--- SOURCE RECORDS Enclosed Below ---

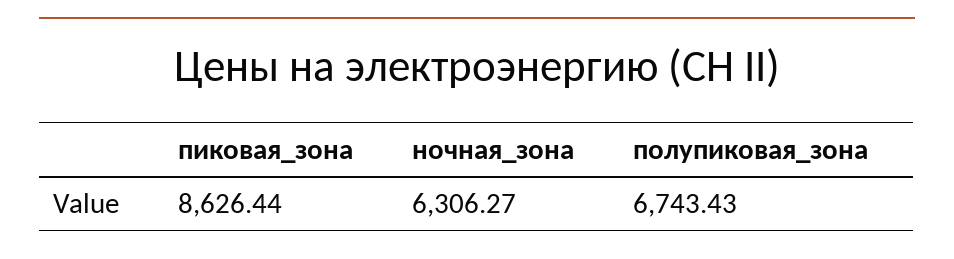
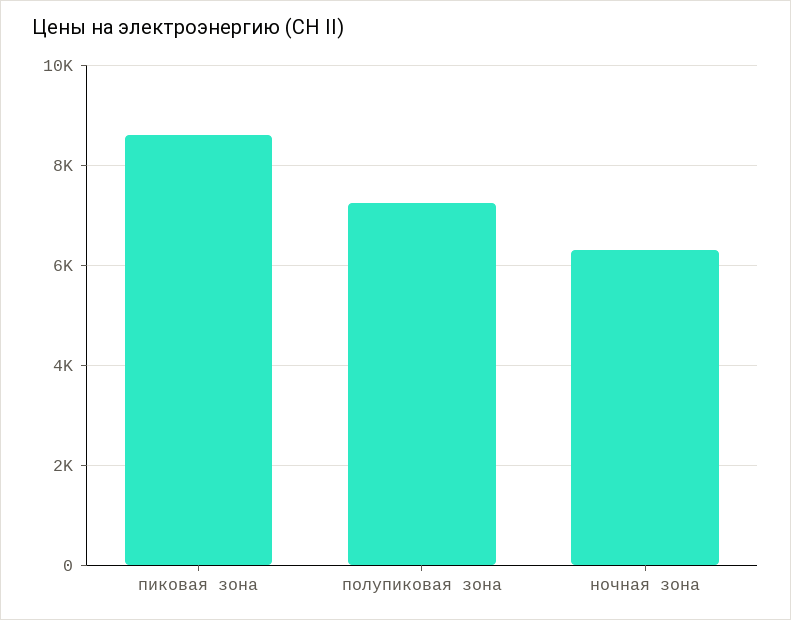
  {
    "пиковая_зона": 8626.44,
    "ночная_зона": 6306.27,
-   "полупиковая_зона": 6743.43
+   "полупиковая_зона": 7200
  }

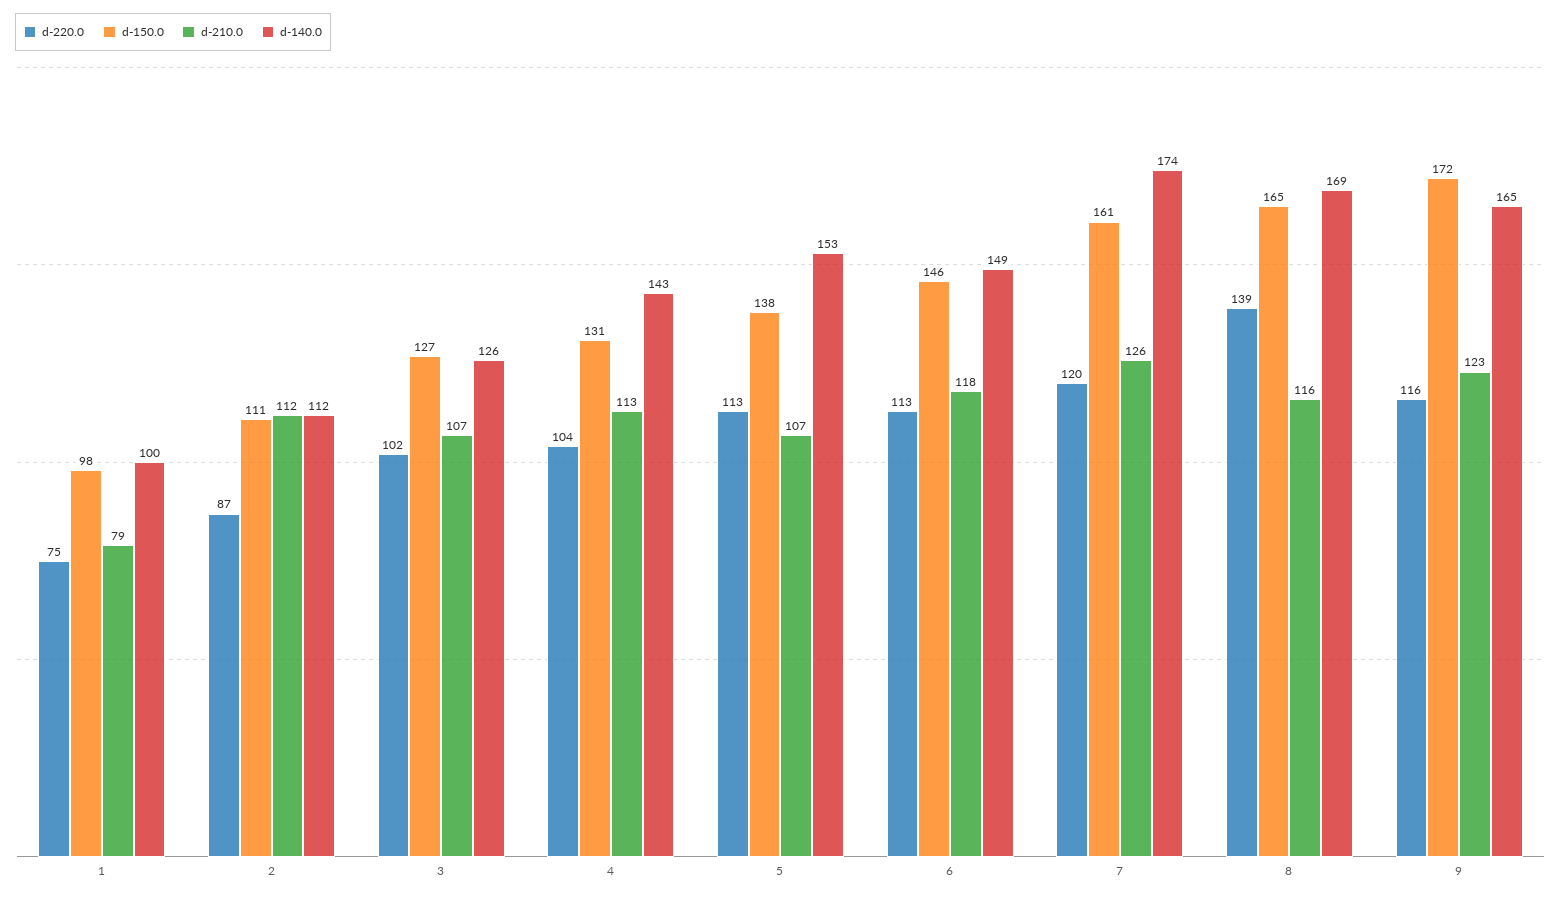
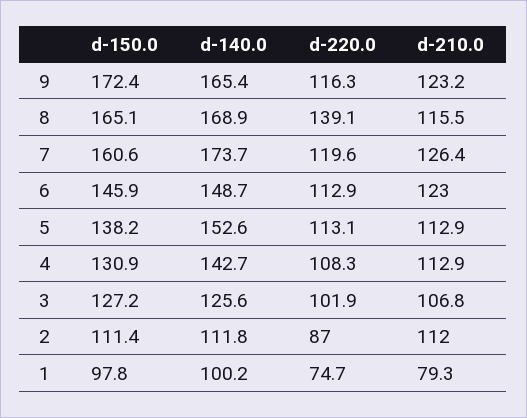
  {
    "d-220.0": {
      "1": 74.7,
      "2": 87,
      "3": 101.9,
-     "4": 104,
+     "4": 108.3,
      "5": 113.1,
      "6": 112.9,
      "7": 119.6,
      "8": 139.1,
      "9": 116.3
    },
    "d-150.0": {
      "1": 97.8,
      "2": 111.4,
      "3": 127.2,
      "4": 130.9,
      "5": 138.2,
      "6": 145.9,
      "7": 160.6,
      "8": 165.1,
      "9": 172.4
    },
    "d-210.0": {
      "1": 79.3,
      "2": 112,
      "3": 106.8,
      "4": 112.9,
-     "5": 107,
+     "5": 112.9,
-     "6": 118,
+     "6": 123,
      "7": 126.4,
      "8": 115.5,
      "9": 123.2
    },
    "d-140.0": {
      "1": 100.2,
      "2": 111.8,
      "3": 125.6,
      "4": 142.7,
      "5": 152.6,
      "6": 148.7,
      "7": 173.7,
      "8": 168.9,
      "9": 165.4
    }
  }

--- End of Enclosed SOURCE RECORDS ---
--- SOURCE RECORDS Enclosed Below ---

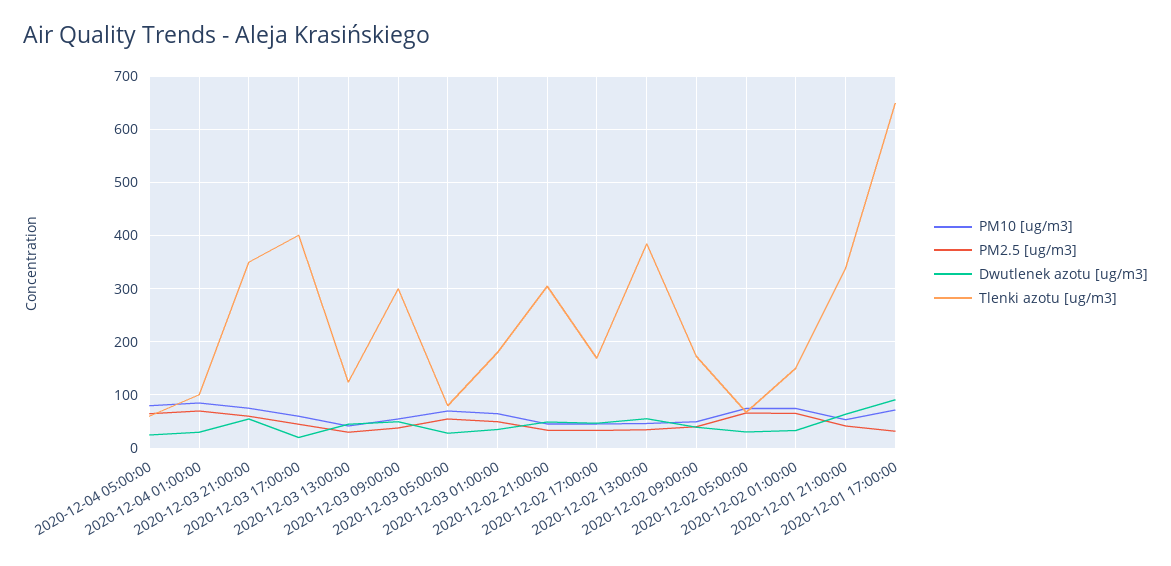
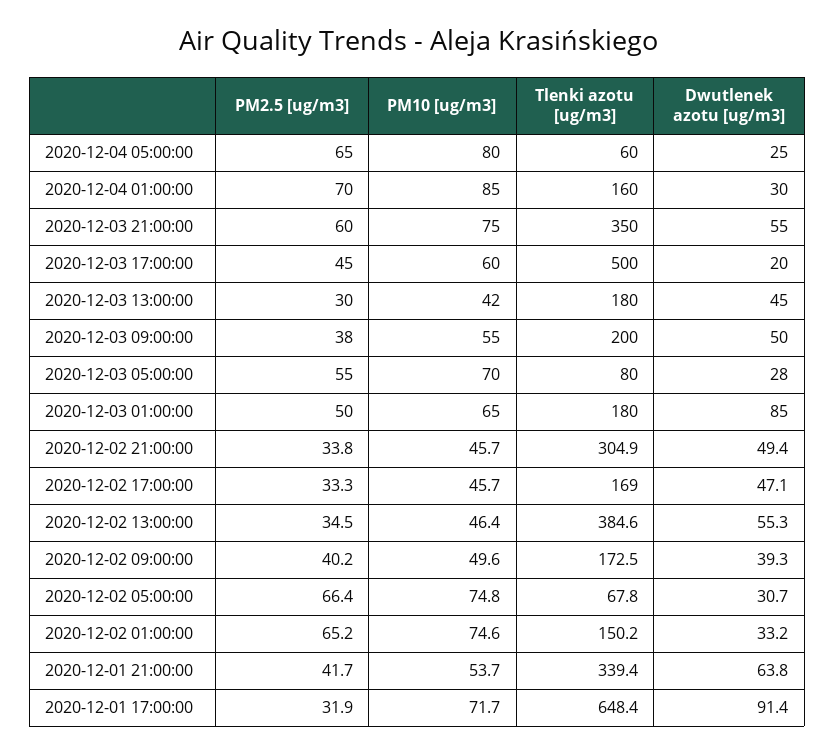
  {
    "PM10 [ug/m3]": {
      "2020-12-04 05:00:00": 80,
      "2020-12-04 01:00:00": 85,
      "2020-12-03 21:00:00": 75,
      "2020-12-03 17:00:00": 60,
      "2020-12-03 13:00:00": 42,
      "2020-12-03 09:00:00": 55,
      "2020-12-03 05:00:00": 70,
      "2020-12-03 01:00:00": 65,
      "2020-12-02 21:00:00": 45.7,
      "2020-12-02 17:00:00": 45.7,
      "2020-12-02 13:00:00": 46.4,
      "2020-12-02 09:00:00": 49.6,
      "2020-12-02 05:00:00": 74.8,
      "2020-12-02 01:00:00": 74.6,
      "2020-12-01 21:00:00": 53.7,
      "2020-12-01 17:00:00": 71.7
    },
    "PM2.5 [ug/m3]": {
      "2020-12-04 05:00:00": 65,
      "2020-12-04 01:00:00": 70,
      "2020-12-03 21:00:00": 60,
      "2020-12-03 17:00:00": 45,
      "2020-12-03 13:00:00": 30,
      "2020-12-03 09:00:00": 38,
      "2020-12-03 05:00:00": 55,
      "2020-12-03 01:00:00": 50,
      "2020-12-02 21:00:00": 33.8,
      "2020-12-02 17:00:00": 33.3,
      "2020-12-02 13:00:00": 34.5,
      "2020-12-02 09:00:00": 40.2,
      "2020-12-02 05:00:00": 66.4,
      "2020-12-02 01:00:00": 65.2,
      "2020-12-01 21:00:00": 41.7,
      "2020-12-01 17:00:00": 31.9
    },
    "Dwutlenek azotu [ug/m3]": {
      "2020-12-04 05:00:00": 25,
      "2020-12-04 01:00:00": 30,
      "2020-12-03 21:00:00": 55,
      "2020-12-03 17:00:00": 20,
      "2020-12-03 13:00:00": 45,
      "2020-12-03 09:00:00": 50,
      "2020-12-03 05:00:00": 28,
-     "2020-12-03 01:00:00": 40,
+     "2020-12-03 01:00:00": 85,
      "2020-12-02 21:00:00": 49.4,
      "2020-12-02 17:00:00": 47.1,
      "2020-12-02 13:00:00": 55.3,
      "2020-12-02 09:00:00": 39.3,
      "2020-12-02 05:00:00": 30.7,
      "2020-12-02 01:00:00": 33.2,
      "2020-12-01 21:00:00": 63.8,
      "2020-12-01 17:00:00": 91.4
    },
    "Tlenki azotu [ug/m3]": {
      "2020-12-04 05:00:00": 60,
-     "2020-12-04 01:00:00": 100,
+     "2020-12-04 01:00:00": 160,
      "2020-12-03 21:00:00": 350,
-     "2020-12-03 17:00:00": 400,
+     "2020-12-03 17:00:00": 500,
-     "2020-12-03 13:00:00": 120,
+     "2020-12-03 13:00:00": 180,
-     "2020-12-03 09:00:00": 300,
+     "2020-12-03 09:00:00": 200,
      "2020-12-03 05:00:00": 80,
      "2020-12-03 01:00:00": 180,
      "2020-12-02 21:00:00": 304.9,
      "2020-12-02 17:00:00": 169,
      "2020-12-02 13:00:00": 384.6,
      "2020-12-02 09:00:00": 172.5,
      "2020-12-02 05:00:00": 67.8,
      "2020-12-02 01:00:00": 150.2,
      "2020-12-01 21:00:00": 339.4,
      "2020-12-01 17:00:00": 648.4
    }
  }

--- End of Enclosed SOURCE RECORDS ---
--- SOURCE RECORDS Enclosed Below ---

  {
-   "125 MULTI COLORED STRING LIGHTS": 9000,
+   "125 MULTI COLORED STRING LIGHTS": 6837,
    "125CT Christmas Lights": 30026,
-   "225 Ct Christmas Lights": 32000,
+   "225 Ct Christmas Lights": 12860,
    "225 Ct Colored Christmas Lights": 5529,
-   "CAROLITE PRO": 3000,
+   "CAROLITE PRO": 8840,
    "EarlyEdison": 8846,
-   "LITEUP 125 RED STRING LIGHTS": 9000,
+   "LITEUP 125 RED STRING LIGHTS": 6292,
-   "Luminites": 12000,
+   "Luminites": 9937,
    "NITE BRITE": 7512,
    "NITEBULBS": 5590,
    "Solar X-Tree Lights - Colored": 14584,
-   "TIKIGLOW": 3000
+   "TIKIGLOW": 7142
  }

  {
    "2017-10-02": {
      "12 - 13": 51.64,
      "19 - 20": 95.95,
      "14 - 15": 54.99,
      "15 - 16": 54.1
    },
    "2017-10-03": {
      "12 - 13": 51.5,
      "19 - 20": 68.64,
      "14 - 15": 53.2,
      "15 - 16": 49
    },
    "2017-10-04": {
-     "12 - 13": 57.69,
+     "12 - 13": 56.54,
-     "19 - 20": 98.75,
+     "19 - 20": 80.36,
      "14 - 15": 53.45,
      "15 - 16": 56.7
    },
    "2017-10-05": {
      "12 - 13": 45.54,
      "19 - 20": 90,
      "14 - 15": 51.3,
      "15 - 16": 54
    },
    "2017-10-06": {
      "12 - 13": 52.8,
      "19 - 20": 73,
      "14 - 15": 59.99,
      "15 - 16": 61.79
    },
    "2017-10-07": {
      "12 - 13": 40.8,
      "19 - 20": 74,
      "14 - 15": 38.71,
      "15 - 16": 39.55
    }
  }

--- End of Enclosed SOURCE RECORDS ---

* [WHAT YOU ARE ASKED TO DO]
Search the listing above for "azotu" and copy every line that holds it.

* [RESULT OF THIS EXERCISE]
    "Dwutlenek azotu [ug/m3]": {
    "Tlenki azotu [ug/m3]": {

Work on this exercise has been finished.